[Stored data entries]
□ □ □

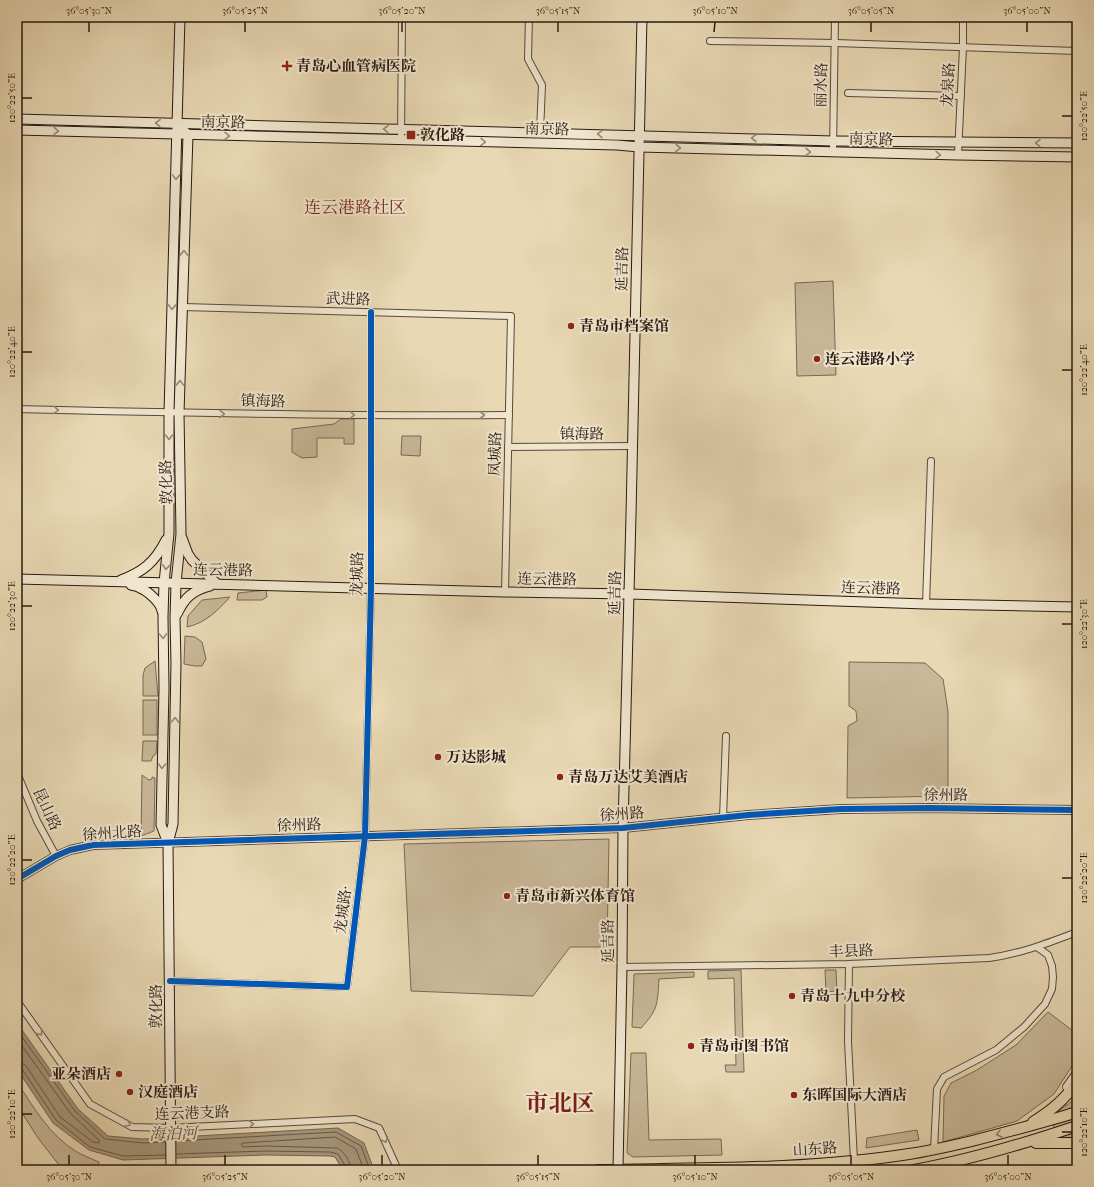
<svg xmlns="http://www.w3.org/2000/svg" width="1094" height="1187" viewBox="0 0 1094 1187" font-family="'IM FELL French Canon','Noto Serif SC',serif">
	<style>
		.green { fill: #c8b798; stroke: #786855 }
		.water { fill: #a7977c; stroke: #756452 }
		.pier { fill: #e8d8b3 }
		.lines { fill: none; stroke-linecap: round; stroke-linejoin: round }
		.shore { stroke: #685847; stroke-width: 1 }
		.minor-casing { stroke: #59483a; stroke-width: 8 }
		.tertiary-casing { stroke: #59483a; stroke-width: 10 }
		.secondary-casing { stroke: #291812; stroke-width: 11 }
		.primary-casing { stroke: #291812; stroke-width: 12 }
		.minor { stroke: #f0e6ce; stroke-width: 6 }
		.tertiary { stroke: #f0e6ce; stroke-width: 8 }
		.secondary { stroke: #f0e6ce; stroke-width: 9 }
		.primary { stroke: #e8d8b3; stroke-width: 10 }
		.cycleway-casing { stroke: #f0e6ce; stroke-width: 8 }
		.cycleway { stroke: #0057b8; stroke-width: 6 }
		.oneway { stroke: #968979 }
		.oneway2 { stroke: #92826b }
		.ticks { fill: none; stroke: #291812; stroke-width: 1.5 }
		.poi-dot { fill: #8f2418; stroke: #f0e6ce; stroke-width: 1.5 }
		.labels { text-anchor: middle; stroke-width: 4; stroke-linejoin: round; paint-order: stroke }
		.poi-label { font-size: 15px; font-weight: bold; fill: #291812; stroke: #f0e6ce; text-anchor: start }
		.street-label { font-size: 15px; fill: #291812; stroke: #f0e6ce }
		.water-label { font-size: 16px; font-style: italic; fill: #5b4b3c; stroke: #f0e6ce }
		.quarter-label { font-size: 17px; fill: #7a1f14; stroke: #f0e6ce }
		.town-label { font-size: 23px; font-weight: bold; fill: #7a1f14; stroke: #f0e6ce }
		.neatline { fill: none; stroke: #291812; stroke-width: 1.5 }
		.ticks-label { font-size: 10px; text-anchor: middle; fill: #291812 }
	</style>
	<rect width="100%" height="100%" fill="#e8d8b3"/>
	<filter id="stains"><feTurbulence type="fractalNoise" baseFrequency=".005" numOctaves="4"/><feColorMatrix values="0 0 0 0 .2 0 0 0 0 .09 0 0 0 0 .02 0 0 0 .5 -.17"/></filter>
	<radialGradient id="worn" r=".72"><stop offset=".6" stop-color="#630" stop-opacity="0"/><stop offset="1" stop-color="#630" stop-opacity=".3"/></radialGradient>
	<g class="green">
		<polygon points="833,281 836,375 797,376 795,283"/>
		<polygon points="341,419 354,419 354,444 344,444 344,438 317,438 317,457 302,458 292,452 292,429 334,424"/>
		<polygon points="402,436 421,436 420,456 401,455"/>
		<polygon points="266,590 267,597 262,600 237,600 238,593"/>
		<path d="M 230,597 C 218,610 206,623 187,627 L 188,616 L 202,600 Z"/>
		<polygon points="185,636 195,637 202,642 206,659 202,666 195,666 184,664"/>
		<polygon points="155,661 158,696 143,696 143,675 145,668"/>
		<polygon points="849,662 925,663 943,679 948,711 948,796 847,798 848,726 857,721 856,711 849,706"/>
		<rect x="143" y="700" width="14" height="35"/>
		<polygon points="143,741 157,741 156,754 153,756 151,761 142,761"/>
		<polygon points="142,775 149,780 152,779 152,777 155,778 154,831 141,836"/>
		<polygon points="609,839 607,947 570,947 533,996 411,991 404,844"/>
		<polygon points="741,970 744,1072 726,1072 725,1065 736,1065 734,978 708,979 708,971"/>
		<polygon points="825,970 836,970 837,991 826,992"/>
		<path d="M 694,972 L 694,977 L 659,979 C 657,1005 659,1008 641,1028 L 632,1027 L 634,974 Z"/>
		<polygon points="1048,1012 1077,1034 1077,1058 1054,1094 1017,1121 943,1142 944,1096 951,1083 977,1070 1016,1045"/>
		<polygon points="631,1053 646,1053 649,1140 721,1139 722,1155 633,1157 627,1153"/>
		<path d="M 17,1082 C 34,1108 50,1136 77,1152 C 84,1156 92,1159 99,1162 L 97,1170 L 63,1170 L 38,1138 L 17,1105 Z"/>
		<polygon points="1077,1094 1077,1140 1059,1140 1050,1117 1071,1102"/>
		<polygon points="917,1130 919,1140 866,1148 867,1138"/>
	</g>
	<polygon class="water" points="17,1023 78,1109 108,1136 143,1139 338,1128 364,1143 374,1170 343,1170 335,1157 330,1156 266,1155 123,1160 89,1150 53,1123 17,1069"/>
	<polygon class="pier" points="374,1164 376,1170 341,1170 338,1165"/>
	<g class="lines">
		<g class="shore">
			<polyline points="17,1030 75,1111 105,1139 143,1143 165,1142"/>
			<polyline points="17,1039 71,1114 99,1140 99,1143 93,1142 60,1117 26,1066 22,1063 17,1062"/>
			<polyline points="17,1067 22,1069 56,1120 90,1147 123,1156 165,1155"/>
			<polyline points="176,1141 336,1132 361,1146 370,1170"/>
			<polyline points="176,1154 266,1151 330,1152 338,1154 346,1167 346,1170"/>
			<path d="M 351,1170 C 351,1162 344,1151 337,1148 L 266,1146 L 243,1147 L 241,1144 L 243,1143 L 335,1137 L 356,1149 L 364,1170"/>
		</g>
		<g class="minor-casing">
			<g id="minor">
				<polyline points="529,17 528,59 542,85 540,132"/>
				<polyline points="710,41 835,43 1077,51"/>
				<polyline points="848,93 961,96"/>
				<polyline points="401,140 402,17"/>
				<polyline points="833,152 835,17"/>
				<polyline points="958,155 963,47 963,17"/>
				<polyline points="183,307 511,316 505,592"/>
				<path d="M 17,409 C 181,413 345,416 509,415"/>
				<polyline points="508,447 633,446"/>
				<polyline points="926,604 931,461"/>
				<polyline points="17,773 37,821 56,856"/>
				<polyline points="723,818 726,736"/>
				<polyline points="849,964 848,1041 854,1161"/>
				<path d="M 622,967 L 849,964 L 989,958 C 1020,954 1048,943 1077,932"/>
				<polyline points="170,981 347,987 365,836 371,588 371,312"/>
				<polyline points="17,1001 90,1104 132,1127 170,1128 355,1119 379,1128 398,1170"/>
				<polyline points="934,1150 937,1089 944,1077 996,1050 1024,1027 1045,1004 1052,989 1053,977 1052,966 1048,955 1037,947"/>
			</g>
		</g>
		<g class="tertiary-casing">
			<g id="tertiary">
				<polyline points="17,879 56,856 70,850 93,845 623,828 748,815 841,809 930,808 1077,810"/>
				<polyline points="1067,1087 1077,1073"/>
			</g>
		</g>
		<g class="secondary-casing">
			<g id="secondary">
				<polyline points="17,119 833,141 1077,143"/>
				<polyline points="17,130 617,145 639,147 958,155 1077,157"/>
				<polyline points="182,538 188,554 192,560 217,584"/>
				<polyline points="17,579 505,592 630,594 926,604 1077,607"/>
				<path d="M 121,580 C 143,572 155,562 166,540"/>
				<path d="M 131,585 C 134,586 138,586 140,588 C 148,591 161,603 162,611"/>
				<path d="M 177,614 C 185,597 192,591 210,586"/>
				<polyline points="168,843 161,825 164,689 163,617 164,583 169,533 169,413 180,17"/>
				<polyline points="171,1170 168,843 173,824 176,663 175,619 176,583 181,534 179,413 188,135 184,131"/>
				<polyline points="618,1170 622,967 623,828 631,515 642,17"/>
			</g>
		</g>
		<g class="primary-casing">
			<g id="primary">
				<path d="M 1033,1122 C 1052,1110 1064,1100 1077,1082"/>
				<polyline points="1036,1143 1077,1143"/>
				<path d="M 598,1170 C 702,1168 807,1170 909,1154 C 930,1151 951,1146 972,1141 C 1007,1132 1042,1123 1077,1112"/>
				<path d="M 914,1170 C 969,1160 1023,1144 1077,1126"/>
			</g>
		</g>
		<use href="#minor" class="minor"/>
		<use href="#tertiary" class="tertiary"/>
		<use href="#secondary" class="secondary"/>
		<use href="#primary" class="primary"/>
		<g class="cycleway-casing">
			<g id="cycleway">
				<polyline points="17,879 56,856 70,850 93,845 623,828 748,815 841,809 930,808 1077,810"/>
				<polyline points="170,981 347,987 365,836 371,588 371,312"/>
			</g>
		</g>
		<use href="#cycleway" class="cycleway"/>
	</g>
	<defs><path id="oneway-chevron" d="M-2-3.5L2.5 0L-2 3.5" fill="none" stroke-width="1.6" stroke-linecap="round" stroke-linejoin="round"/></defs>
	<g class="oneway">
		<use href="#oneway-chevron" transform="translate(158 123) rotate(-178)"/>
		<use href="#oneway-chevron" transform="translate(386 129) rotate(-179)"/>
		<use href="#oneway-chevron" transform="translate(56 131) rotate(1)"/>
		<use href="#oneway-chevron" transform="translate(600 134) rotate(-179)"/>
		<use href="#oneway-chevron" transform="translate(227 136) rotate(1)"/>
		<use href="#oneway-chevron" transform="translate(754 138) rotate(-178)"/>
		<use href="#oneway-chevron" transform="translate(483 142) rotate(1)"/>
		<use href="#oneway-chevron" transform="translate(1038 143) rotate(-179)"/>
		<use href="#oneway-chevron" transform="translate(678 148) rotate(2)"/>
		<use href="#oneway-chevron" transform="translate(808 152) rotate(2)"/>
		<use href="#oneway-chevron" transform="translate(938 155) rotate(1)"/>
		<use href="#oneway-chevron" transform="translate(176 177) rotate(92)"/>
		<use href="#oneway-chevron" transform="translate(184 253) rotate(-88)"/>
		<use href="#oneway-chevron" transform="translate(172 307) rotate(92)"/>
		<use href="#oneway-chevron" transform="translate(180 383) rotate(-88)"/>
		<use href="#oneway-chevron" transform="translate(56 410) rotate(1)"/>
		<use href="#oneway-chevron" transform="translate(222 414) rotate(1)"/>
		<use href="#oneway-chevron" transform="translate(352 415) rotate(1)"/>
		<use href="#oneway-chevron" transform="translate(482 415)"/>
		<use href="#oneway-chevron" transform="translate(169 437) rotate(90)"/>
		<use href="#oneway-chevron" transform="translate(166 567) rotate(96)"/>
		<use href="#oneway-chevron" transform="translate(163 636) rotate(89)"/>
		<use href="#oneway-chevron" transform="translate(175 720) rotate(-89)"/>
		<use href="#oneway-chevron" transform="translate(162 766) rotate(91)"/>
		<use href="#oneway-chevron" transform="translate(40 1033) rotate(55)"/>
		<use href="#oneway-chevron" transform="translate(128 1124) rotate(25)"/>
		<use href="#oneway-chevron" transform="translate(251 1124) rotate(-3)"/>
		<use href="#oneway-chevron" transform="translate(385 1140) rotate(66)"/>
	</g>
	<use class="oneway2" href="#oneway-chevron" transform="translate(999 1134) rotate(166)"/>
	<path class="ticks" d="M 89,32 L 89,22M 245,32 L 245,22M 402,32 L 402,22M 558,32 L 558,22M 714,32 L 715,22M 871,32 L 871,22M 1027,32 L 1027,22M 22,98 L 32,98M 1062,116 L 1072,116M 22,352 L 32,352M 1062,370 L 1072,370M 22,606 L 32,606M 1062,624 L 1072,624M 22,860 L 32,860M 1062,878 L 1072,878M 22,1114 L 32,1114M 1062,1132 L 1072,1132M 69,1165 L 69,1155M 225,1165 L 225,1155M 382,1165 L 382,1155M 538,1165 L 538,1155M 695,1165 L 695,1155M 851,1165 L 851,1155M 1008,1165 L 1008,1155"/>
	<g class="poi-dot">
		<path d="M285 60h4v4h4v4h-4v4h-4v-4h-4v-4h4z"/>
		<rect x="406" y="130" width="10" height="10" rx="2"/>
		<circle cx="571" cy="326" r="4"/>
		<circle cx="817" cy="359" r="4"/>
		<circle cx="438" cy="757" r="4"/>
		<circle cx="560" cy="777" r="4"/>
		<circle cx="507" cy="896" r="4"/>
		<circle cx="792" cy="996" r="4"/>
		<circle cx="691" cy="1046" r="4"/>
		<circle cx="119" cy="1074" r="4"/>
		<circle cx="130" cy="1092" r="4"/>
		<circle cx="794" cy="1095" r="4"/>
	</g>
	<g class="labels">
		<g class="poi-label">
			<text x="296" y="71">青岛心血管病医院</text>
			<text x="420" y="140">敦化路</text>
			<text x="579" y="331">青岛市档案馆</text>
			<text x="825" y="364">连云港路小学</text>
			<text x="446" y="762">万达影城</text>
			<text x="568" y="782">青岛万达艾美酒店</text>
			<text x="515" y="901">青岛市新兴体育馆</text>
			<text x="800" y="1001">青岛十九中分校</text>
			<text x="699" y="1051">青岛市图书馆</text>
			<text x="111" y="1079" text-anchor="end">亚朵酒店</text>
			<text x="138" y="1097">汉庭酒店</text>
			<text x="802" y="1100">东晖国际大酒店</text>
		</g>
		<g class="street-label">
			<text transform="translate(821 85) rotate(-89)" y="5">丽水路</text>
			<text transform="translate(948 85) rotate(-87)" y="5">龙泉路</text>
			<text transform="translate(223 122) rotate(1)" y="5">南京路</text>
			<text transform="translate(547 129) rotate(1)" y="5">南京路</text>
			<text transform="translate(871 139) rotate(1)" y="5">南京路</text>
			<text transform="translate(622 269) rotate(-89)" y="5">延吉路</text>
			<text transform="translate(348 299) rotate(1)" y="5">武进路</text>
			<text transform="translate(263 401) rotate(1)" y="5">镇海路</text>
			<text x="582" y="439">镇海路</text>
			<text transform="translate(495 454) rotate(-89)" y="5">凤城路</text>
			<text transform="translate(166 482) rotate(-91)" y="5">敦化路</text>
			<text transform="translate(223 570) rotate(1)" y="5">连云港路</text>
			<text transform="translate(357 574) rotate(-89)" y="5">龙城路</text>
			<text transform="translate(547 579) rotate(1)" y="5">连云港路</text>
			<text transform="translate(871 588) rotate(2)" y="5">连云港路</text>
			<text transform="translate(615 593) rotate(-89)" y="5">延吉路</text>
			<text x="946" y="800">徐州路</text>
			<text transform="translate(47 809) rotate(65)" y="5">昆山路</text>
			<text transform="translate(622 814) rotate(-4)" y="5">徐州路</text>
			<text transform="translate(299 825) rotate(-2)" y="5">徐州路</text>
			<text transform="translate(112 833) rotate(-4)" y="5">徐州北路</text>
			<text transform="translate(343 910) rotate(-83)" y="5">龙城路·</text>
			<text transform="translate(608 941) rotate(-90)" y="5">延吉路</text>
			<text transform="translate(851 951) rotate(-2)" y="5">丰县路</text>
			<text transform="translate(156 1006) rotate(-90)" y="5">敦化路</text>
			<text transform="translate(192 1113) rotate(-2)" y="5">连云港支路</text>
			<text transform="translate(815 1149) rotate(-4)" y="5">山东路</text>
		</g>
		<g class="water-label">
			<text transform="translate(173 1133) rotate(-2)" y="6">海泊河</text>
		</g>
		<g class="quarter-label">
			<text x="355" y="213">连云港路社区</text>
		</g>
		<g class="town-label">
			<text x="560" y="1111">市北区</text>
		</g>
	</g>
	<rect width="1094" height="1187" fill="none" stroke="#e8d8b3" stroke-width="44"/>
	<rect x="22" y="22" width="1050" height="1143" class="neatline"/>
	<g class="ticks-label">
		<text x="89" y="14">36°05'30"N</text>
		<text x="245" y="14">36°05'25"N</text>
		<text x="402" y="14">36°05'20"N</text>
		<text x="558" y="14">36°05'15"N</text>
		<text x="715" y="14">36°05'10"N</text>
		<text x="871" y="14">36°05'05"N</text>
		<text x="1027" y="14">36°05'00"N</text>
		<text transform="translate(11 98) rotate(-90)" y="4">120°22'50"E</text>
		<text transform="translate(1083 116) rotate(-90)" y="4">120°22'50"E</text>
		<text transform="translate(11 352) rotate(-90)" y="4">120°22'40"E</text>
		<text transform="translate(1083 370) rotate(-90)" y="4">120°22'40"E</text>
		<text transform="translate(11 606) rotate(-90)" y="4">120°22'30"E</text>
		<text transform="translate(1083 624) rotate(-90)" y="4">120°22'30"E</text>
		<text transform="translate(11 860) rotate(-90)" y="4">120°22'20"E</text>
		<text transform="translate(1083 878) rotate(-90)" y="4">120°22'20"E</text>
		<text transform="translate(11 1114) rotate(-90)" y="4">120°22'10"E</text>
		<text transform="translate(1083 1132) rotate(-90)" y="4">120°22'10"E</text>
		<text x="69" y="1180">36°05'30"N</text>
		<text x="225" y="1180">36°05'25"N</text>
		<text x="382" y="1180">36°05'20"N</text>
		<text x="538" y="1180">36°05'15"N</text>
		<text x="695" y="1180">36°05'10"N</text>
		<text x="851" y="1180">36°05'05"N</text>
		<text x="1008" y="1180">36°05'00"N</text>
	</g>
	<rect width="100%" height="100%" filter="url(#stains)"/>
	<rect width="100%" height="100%" fill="url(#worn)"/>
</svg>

□ □ □

Among the entries above, how many lines hold the string "worn"? Respond with nothing but the number.

2